About this exercise — Your task is to copy each line of the material that holds the word "Figure".

═══ Data shown ═══

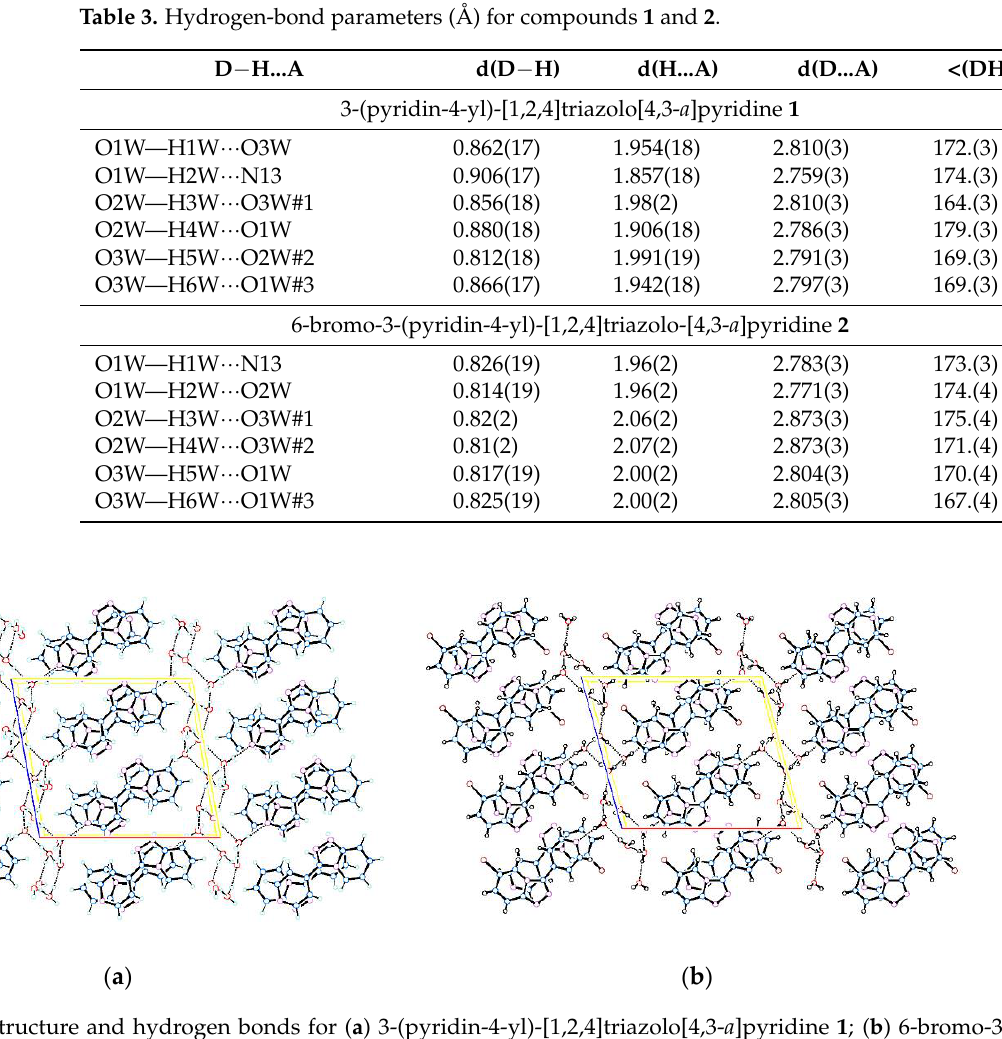
Figure S4: 13 C NMR of 2 , Figure S5: FTIR-Spectrum of 1 , Figure S6: FTIR-Spectrum of 2 , Figure S7: Fragment Ion Scan of 1 , Figure S8: Fragment Ion Scan of 2 , Figure S9: Fragment Ion Scan of 2 , Table S1: Crystal data and structure refinement for 1 , Table S2: Atomic coordinates and equivalent isotropic displacement parameters (Å 2 ) for 1. U(eq) is defined as one-third of the trace of the orthogonalized U ij tensor, Table S3: Anisotropic displacement parameters (Å 2 ) for 1. The anisotropic displacement factor exponent takes the form: -2 π 2[ h2 a*2U11 + . . . + 2 h k a* b* U12 ], Table S4: Hydrogen coordinates and isotropic displacement parameters (Å 2 ) for 1, Table S5: Bond lengths [Å] and angles [ ◦ ] for 1, Table S6: Torsion angles [ ◦ ] for 1, Table S7: Hydrogen bonds for 1 [Å and ◦ ], Table S8: Crystal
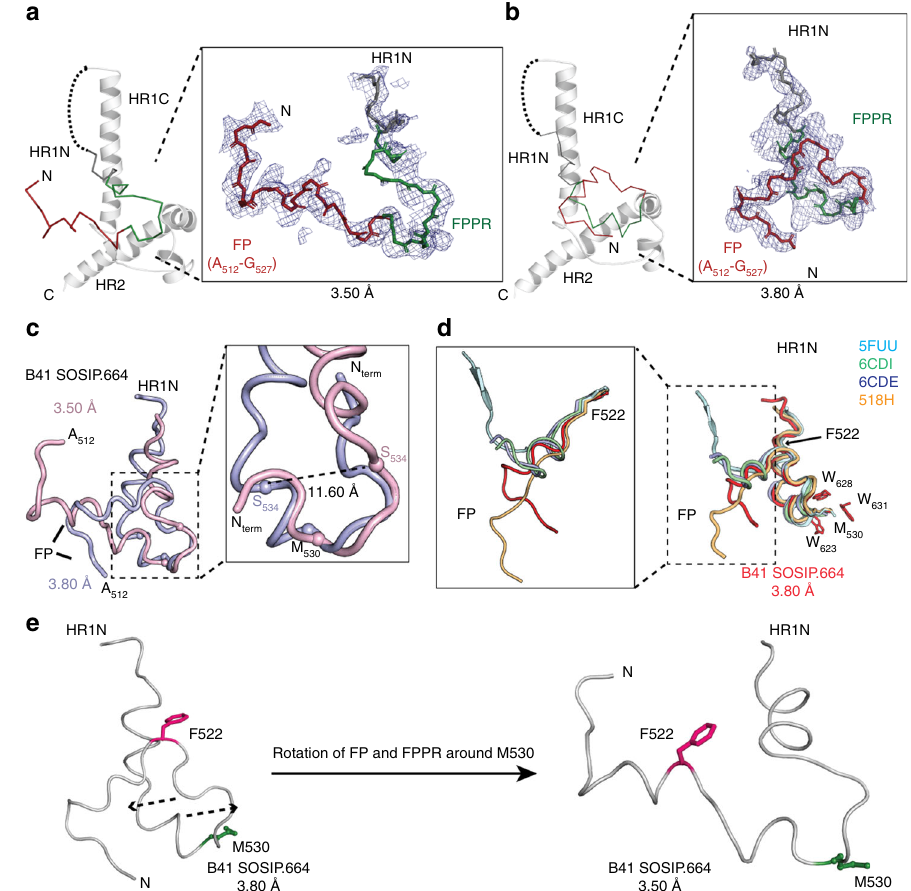
Fig. 2 Different conformational states of the fusion peptide in B41 SOSIP.664. a The FP (red) of gp41 at 3.50 Å points away from HR2. Inset shows the 2Fo – Fc electron density composite omit maps (1.0 σ ) for the fusion peptide (residues 512 – 527, red), and FPPR (residues 528 – 540, green). b The FP from the 3.80 Å structure extends towards HR2. Inset shows the 2Fo – Fc electron density map (1.0 σ ) for the FP and FPPR. c Overlay of FP and FPPR regions of gp41 from the two crystal structures (3.50 Å: light pink, 3.80 Å: light blue). Inset illustrates the large rearrangement of FPPR and major C α displacement for example of S534 (~11.6 Å) in B41 SOSIP.664 following the same resolution-based color-code. d Different conformational states of FP illustrated in the overlay of the FP, FPPR, and HR1N regions of PGT151-bound WT JRFL Δ CT (PDB ID: 5FUU; cyan), vFP16-bound BG505 DS-SOSIP (PDB ID: 6CDI; green), vFP20-bound BG505 DS-SOSIP (PDB ID: 6CDE; blue), and VRC34.01-bound BG505 SOSIP.664 (PDB ID: 5I8H; orange), recognized by the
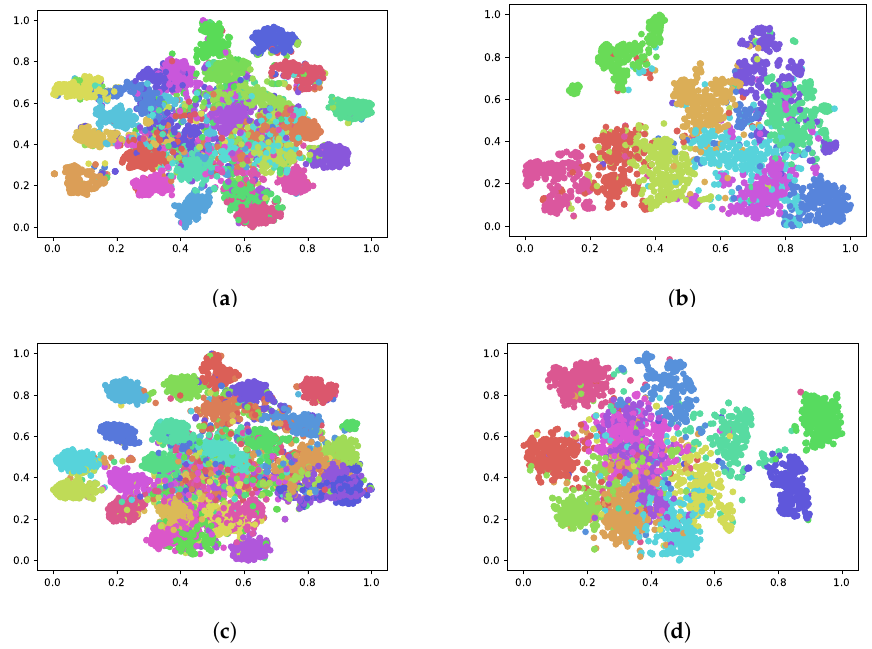
Figure 1. The t-distributed stochastic neighbor embedding (t-SNE) visualization; ( a , b ) indicate the training features and the test features of the NWPU-RESISC45 dataset, respectively; ( c , d ) represent the training features and test features of the RSD46-WHU dataset,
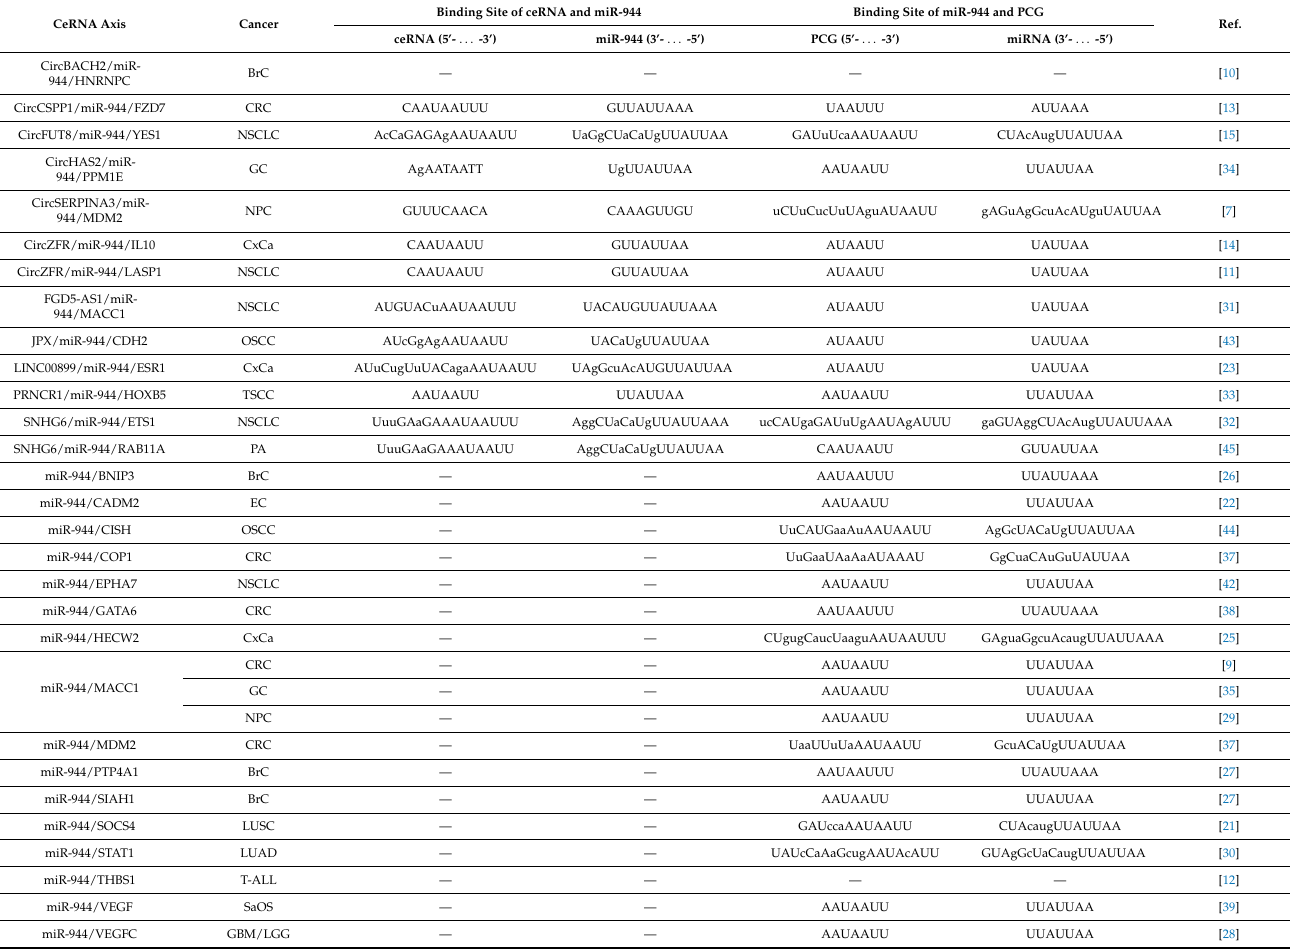
Table 4. The ceRNAs of miR-944.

═══

Answer space —
Figure S4: 13 C NMR of 2 , Figure S5: FTIR-Spectrum of 1 , Figure S6: FTIR-Spectrum of 2 , Figure S7: Fragment Ion Scan of 1 , Figure S8: Fragment Ion Scan of 2 , Figure S9: Fragment Ion Scan of 2 , Table S1: Crystal data and structure refinement for 1 , Table S2: Atomic coordinates and equivalent isotropic displacement parameters (Å 2 ) for 1. U(eq) is defined as one-third of the trace of the orthogonalized U ij tensor, Table S3: Anisotropic displacement parameters (Å 2 ) for 1. The anisotropic displacement factor exponent takes the form: -2 π 2[ h2 a*2U11 + . . . + 2 h k a* b* U12 ], Table S4: Hydrogen coordinates and isotropic displacement parameters (Å 2 ) for 1, Table S5: Bond lengths [Å] and angles [ ◦ ] for 1, Table S6: Torsion angles [ ◦ ] for 1, Table S7: Hydrogen bonds for 1 [Å and ◦ ], Table S8: Crystal
Figure 1. The t-distributed stochastic neighbor embedding (t-SNE) visualization; ( a , b ) indicate the training features and the test features of the NWPU-RESISC45 dataset, respectively; ( c , d ) represent the training features and test features of the RSD46-WHU dataset,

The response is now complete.